■ **Records to process**
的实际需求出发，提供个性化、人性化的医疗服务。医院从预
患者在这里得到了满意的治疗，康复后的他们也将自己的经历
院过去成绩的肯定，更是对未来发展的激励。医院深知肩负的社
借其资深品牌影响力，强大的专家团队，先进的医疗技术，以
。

■ **What is needed**
Copy, with no alteration, the line that contains "患者在这里得到了满意的治疗，康复后的他们也将自己的经历" and each remaining line of the listing above.

■ **Reply to the task**
患者在这里得到了满意的治疗，康复后的他们也将自己的经历
院过去成绩的肯定，更是对未来发展的激励。医院深知肩负的社
借其资深品牌影响力，强大的专家团队，先进的医疗技术，以
。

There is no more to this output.